Nesta senda, se o comprador for o construtor ou corretor de imóveis deverá portar, obrigatoriamente, mandato de instrumento público, de caráter irrevogável, outorgado pelo proprietário do terreno. 

 3. O registro da incorporação imobiliária.

Após minucioso estudo do empreendimento, o incorporador, para obter o registro da incorporação imobiliária, tem de elaborar o requerimento de incorporação, contendo todas as informações necessárias e documentos  (7) exigidos pela lei das incorporações imobiliárias e ingressar no Registro de Imóveis da circunscrição do imóvel.

No Registro de Imóveis haverá a análise do requerimento juntamente com a documentação. Segundo Mário Pazutti Mezzari, in Condomínio e Incorporação no Registro de Imóveis “O exame dos documentos tem o prazo de 15 dias (parágrafo 6º do art. 32), findo o qual, se exigências existirem, o oficial deverá indicá-las ao incorporador. Há quem julgue que este prazo foi dilatado para 30 dias, pela regra geral contida no art. 188 da Lei de Registros Públicos. No Rio Grande do Sul, todos os títulos têm 15 dias para serem examinados e deduzidas as exigências, se houver (item 10.2.1 da Consolidação Normativa)”.

Frise-se que o registrador tem o prazo de quinze dias, a contar do ingresso do requerimento no Registro de Imóveis, para apresentar, por escrito e se necessário fundamentada, a impugnação com todas as suas exigências para efetivar o arquivamento ou registro da incorporação, tanto em matéria de informações como de documentação.

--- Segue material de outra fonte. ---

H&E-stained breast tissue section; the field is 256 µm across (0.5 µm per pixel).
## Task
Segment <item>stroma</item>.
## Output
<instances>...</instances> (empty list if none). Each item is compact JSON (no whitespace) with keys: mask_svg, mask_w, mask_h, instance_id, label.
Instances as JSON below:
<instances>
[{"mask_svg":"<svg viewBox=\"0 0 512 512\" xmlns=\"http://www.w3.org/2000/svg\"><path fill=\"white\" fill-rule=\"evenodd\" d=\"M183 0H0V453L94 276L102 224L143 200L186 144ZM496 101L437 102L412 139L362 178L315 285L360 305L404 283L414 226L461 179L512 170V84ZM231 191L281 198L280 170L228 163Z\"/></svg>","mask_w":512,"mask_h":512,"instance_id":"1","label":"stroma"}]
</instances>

Neste caso, após satisfeitas tais exigências por parte do incorporador, o registrador tem o prazo de 15 dias para fornecer a certidão do registro da incorporação, base legal é o artigo 32, § 6º da lei 4.591/64  (8) , estando, nesta ocasião, efetivado o registro da incorporação imobiliária, podendo, agora, alienar legalmente as futuras unidades autônomas.

Ressalta-se que após o incorporador cumprir todas as exigências legais para ter registrada a incorporação imobiliária, abre-se a possibilidade dos futuros adquirentes das unidades, ou simplesmente interessados, em conhecer todos os dados relativos ao empreendimento e às unidades, além de ter um panorama da situação técnica, fiscal, financeira, jurídica e etc da empresa, através da documentação obrigatória anexada.

Após a averbação do término da construção, através do documento de habite-se e outros exigidos por lei, o incorporador apresentará o requerimento de individuação que igualmente sofrerá análise pelo Registro de Imóveis e estando correto fará o desmembramento da matrícula “mãe”, originando as novas matrículas, em tantas quanto forem o número de unidades autônomas discriminadas, nas quais estará registrada a individuação e a convenção do condomínio. 

 4. O que é e o que objetiva o patrimônio de afetação.

O patrimônio de afetação é constituído do patrimônio próprio de cada empreendimento imobiliário, não se confundindo com o restante do patrimônio da empresa. Assim, o patrimônio de cada empreendimento imobiliário é contabilmente apartado do patrimônio total da empresa responsável pela construção e/ou incorporação do imóvel.

O patrimônio de afetação de cada empreendimento objetiva evitar que o incorporador utilize recursos de um empreendimento em outros, visando resguardar o regular andamento do empreendimento em questão. Logo, os valores desembolsados pelo adquirente do imóvel na planta ou fase de construção de determinado empreendimento ficam obrigatoriamente vinculado apenas à própria edificação, não havendo possibilidade de desvio destes recursos para outras obras ou despesas do incorporador.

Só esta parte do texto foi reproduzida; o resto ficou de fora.